Selon la reconstitution de la rencontre, l'animal se trouvait à environ 600 mètres et apparaissait disposé en grande spirale pendant qu'il se nourrissait. De la surface, nous ne verrions rien, même si la mer était comme une assiette.

La spirale qui sert à manger

Cette forme roulée n’est pas un caprice esthétique. Dans ce type de siphonophores, la spirale est associée à une posture alimentaire, avec des tentacules urticants formant une sorte de « mur » qui piège les petites proies qui passent à proximité.

Les siphonophores appartiennent aux cnidaires, le groupe qui comprend les méduses et les coraux, et c'est pourquoi ils possèdent des cellules urticantes pour capturer la nourriture. Dans une colonie, différents zooïdes se chargent de la capture et d'autres de la transformation, avec échange de nutriments via une tige commune.

Dans les profondeurs de l'océan, la nourriture ne tombe pas par torrents, donc toute stratégie visant à accroître l'efficacité compte. Cela peut ressembler à de la science-fiction, mais il s’agit d’une biologie peaufinée au fil de millions d’années.

Ce que cela révèle sur les profondeurs de l'océan

Quand on voit une vidéo comme celle-ci, il est facile de rester dans le « comme c'est génial ». La question utile en est une autre : combien reste-t-il à découvrir ? La NOAA rappelle que seulement 28,7 % des fonds marins mondiaux sont cartographiés avec une technologie moderne à haute résolution et que nous avons « vu » moins de 0,001 % des fonds marins profonds.

En parallèle, des initiatives telles que Seabed 2030 ont récemment annoncé une étape importante, avec cinq millions de kilomètres carrés cartographiés ajoutés en une seule année. La cartographie n'est pas la même chose que l'exploration, mais c'est la première étape pour décider où descendre avec des robots et des caméras.

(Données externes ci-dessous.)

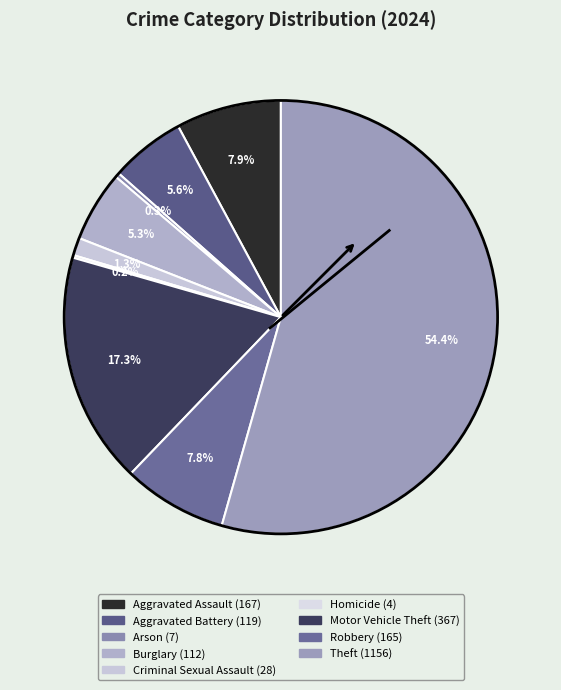

Which slice is the smallest?

Homicide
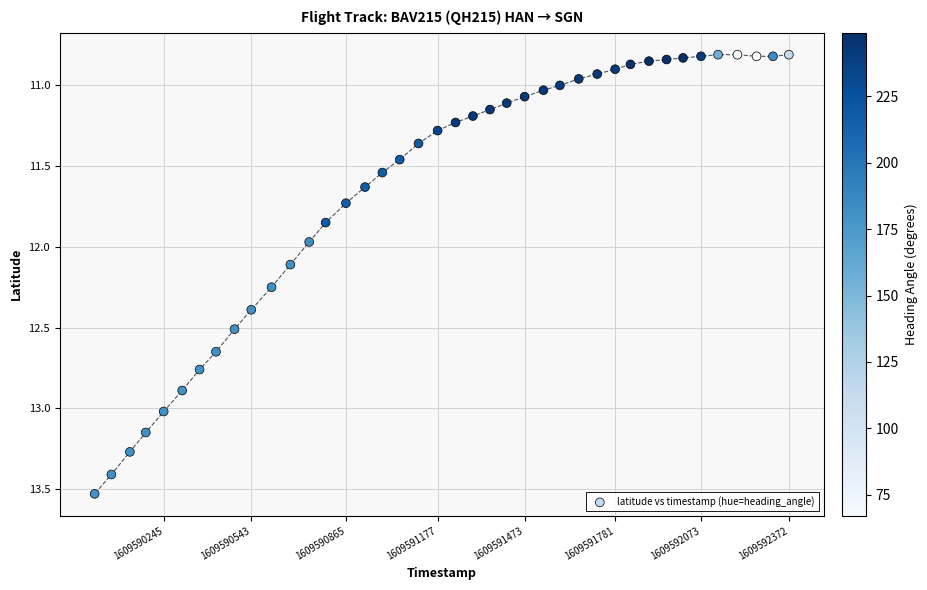

What is the range of X values (max minus min)?

2362.0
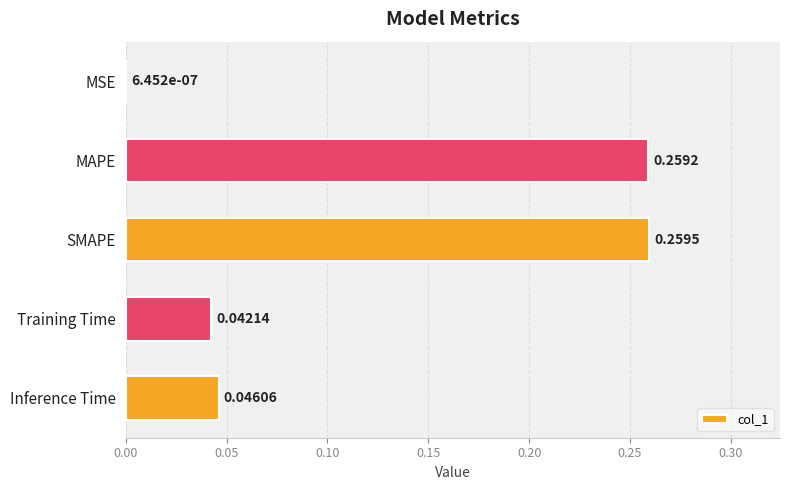

Which has a higher value, SMAPE or Training Time?

SMAPE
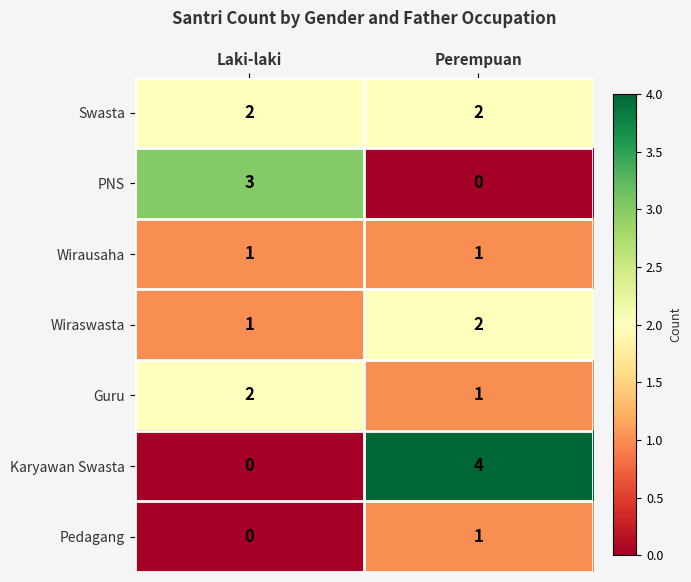

Where is Guru nearest to the value 1?

Perempuan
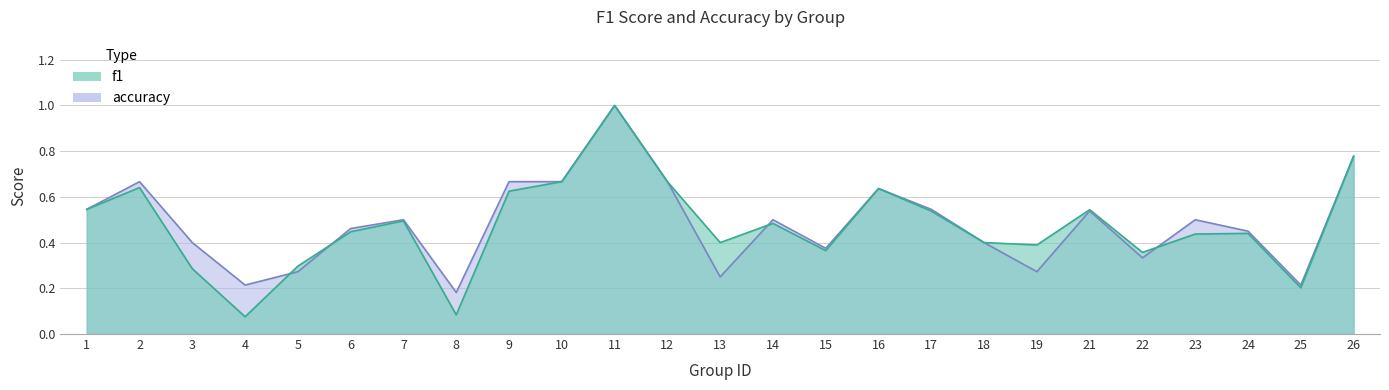

Where do accuracy and f1 first cross each other?

4 and 5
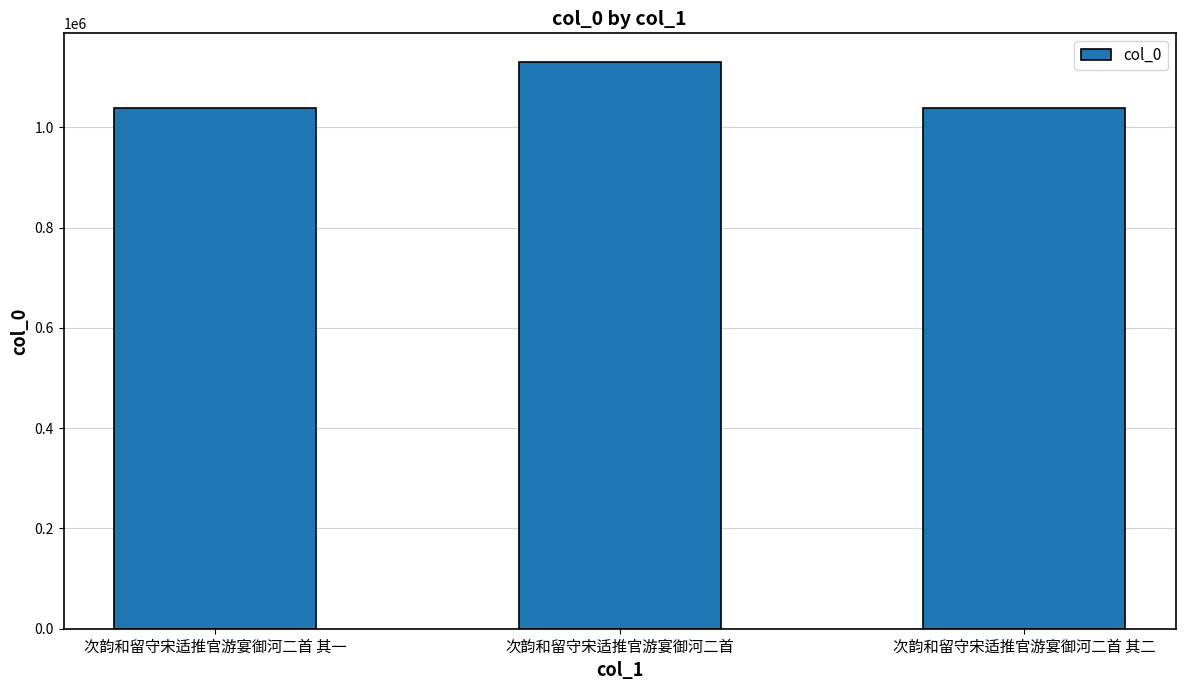

Where does the data first go above 1039533?

次韵和留守宋适推官游宴御河二首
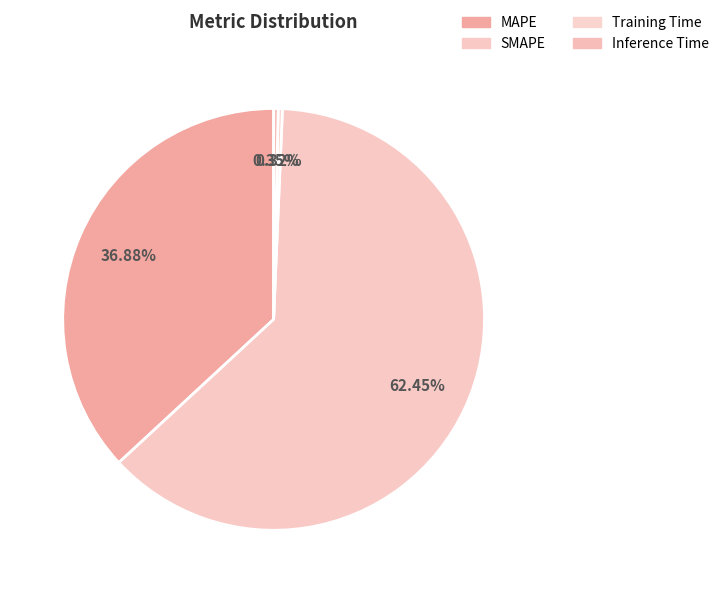

What percentage is the SMAPE slice, to the nearest percent?

62%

L’expédition de Ningaloo s’inscrit dans cette logique, car elle n’a pas seulement enregistré le siphonophore. Au cours de la même campagne, jusqu'à 30 espèces potentiellement nouvelles ont été documentées et il a été proposé de développer des méthodes ROV pour surveiller les parcs marins et analyser des échantillons profonds contenant de l'ADN environnemental.

Pourquoi c’est important pour le climat et la protection

L’océan n’est pas un décor bleu, il fait partie du système climatique. Le GIEC rappelle que la mer a absorbé plus de 90 % de l'excès de chaleur du système climatique, ce qui amortit le réchauffement, mais réchauffe aussi l'eau et altère les écosystèmes.

En outre, la mer absorbe également une partie importante du CO2 que nous émettons, même si ce « service » a un prix sous forme d’acidification. La NOAA résume que l’océan absorbe environ 30 % du CO2 rejeté dans l’atmosphère, ce qui modifie la chimie de l’eau.

Et c’est ici que la politique entre en jeu. L’accord international sur la biodiversité en haute mer (BBNJ), connu sous le nom de « Traité de haute mer », est entré en vigueur le 17 janvier 2026 et crée un cadre pour les zones marines protégées et les évaluations d’impact environnemental dans les eaux internationales. L’idée, au fond, est de mieux protéger ce que l’on commence encore à connaître.

Le communiqué officiel a été publié dans Institut océanique Schmidt.

L'entrée Cela ressemble à un film mais ils confirment qu'une créature de 47 mètres vit dans l'océan depuis l'époque de Napoléon a été publiée pour la première fois sur ECOticias.com.